→ **What the task asks**
The output should consist solely of the line containing "Construction aéronautique" and all lines after it through the final line of the entries below, reproduced exactly.

Data supplied section start

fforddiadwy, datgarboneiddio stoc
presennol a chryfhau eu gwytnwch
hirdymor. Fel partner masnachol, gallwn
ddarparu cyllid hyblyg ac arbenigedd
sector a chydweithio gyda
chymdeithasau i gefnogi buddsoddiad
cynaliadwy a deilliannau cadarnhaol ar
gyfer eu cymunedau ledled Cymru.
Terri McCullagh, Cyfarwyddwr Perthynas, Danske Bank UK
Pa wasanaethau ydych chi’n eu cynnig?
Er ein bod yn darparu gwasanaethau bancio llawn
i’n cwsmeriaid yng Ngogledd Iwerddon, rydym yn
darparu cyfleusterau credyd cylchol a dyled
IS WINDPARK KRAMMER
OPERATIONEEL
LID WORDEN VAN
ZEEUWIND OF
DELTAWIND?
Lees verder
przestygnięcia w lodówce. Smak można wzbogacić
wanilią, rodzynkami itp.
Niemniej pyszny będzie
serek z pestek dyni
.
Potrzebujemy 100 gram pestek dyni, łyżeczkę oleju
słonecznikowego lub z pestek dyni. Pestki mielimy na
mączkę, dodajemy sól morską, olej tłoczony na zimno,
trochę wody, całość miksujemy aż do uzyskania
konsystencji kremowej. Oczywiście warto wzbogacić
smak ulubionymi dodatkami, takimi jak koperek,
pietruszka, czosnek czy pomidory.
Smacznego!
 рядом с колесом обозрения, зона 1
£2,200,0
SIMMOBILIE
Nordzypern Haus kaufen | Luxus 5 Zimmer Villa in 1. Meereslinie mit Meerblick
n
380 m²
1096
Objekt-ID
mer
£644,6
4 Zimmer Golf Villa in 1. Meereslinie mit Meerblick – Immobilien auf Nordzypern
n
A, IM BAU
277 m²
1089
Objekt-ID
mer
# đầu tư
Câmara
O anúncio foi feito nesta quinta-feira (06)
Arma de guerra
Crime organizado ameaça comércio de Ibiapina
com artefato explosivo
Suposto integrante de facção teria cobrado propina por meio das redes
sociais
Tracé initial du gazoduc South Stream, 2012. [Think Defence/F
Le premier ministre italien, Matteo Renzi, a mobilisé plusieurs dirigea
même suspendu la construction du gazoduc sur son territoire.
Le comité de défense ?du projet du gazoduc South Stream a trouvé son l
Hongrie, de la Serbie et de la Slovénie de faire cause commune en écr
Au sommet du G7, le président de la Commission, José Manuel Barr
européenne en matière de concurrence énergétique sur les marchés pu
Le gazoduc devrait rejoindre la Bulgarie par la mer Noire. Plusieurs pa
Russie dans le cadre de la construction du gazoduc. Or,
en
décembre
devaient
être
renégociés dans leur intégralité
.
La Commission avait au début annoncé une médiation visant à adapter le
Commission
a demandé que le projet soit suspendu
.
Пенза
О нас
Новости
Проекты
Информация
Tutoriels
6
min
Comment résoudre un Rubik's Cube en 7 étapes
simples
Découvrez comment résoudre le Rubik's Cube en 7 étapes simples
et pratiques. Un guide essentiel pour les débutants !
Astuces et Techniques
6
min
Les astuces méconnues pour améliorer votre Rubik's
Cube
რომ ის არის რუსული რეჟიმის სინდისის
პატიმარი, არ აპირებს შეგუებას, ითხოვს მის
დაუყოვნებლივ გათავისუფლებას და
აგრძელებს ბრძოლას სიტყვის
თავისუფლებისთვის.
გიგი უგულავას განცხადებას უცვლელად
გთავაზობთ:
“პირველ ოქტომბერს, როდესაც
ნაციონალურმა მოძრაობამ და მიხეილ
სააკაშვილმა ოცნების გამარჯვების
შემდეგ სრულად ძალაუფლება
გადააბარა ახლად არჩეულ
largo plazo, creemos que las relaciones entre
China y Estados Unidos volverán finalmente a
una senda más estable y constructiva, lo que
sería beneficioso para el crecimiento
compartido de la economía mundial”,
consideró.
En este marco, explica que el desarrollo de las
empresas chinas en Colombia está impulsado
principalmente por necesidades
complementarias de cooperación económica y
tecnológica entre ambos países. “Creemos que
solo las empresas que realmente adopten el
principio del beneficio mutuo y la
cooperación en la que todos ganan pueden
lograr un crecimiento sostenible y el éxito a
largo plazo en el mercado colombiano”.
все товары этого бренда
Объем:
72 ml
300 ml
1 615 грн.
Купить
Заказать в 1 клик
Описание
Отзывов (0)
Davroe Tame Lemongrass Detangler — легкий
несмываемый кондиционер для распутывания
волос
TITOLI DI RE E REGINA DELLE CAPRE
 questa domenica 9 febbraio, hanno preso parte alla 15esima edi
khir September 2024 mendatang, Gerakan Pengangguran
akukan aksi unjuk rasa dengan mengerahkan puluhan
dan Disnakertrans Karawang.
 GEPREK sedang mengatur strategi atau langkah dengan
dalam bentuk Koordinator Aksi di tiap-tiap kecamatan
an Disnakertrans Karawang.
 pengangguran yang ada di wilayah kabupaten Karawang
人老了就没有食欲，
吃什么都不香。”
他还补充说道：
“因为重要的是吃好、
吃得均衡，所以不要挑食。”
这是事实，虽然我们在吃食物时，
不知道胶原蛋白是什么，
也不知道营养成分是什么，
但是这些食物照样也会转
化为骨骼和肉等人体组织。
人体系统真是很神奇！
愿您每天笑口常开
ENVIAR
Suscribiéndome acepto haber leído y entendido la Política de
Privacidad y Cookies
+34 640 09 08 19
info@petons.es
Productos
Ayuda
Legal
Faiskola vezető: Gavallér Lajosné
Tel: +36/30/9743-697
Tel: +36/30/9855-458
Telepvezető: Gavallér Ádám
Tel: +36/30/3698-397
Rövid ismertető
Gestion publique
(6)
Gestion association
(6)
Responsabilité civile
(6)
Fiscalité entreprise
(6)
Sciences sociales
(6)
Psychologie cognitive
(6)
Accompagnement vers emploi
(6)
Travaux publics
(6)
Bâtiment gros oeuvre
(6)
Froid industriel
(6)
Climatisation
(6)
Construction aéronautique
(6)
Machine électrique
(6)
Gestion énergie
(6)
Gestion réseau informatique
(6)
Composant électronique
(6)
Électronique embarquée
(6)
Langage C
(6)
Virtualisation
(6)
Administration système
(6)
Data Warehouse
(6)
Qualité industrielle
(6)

Data supplied section end

→ **The completed task**
Construction aéronautique
(6)
Machine électrique
(6)
Gestion énergie
(6)
Gestion réseau informatique
(6)
Composant électronique
(6)
Électronique embarquée
(6)
Langage C
(6)
Virtualisation
(6)
Administration système
(6)
Data Warehouse
(6)
Qualité industrielle
(6)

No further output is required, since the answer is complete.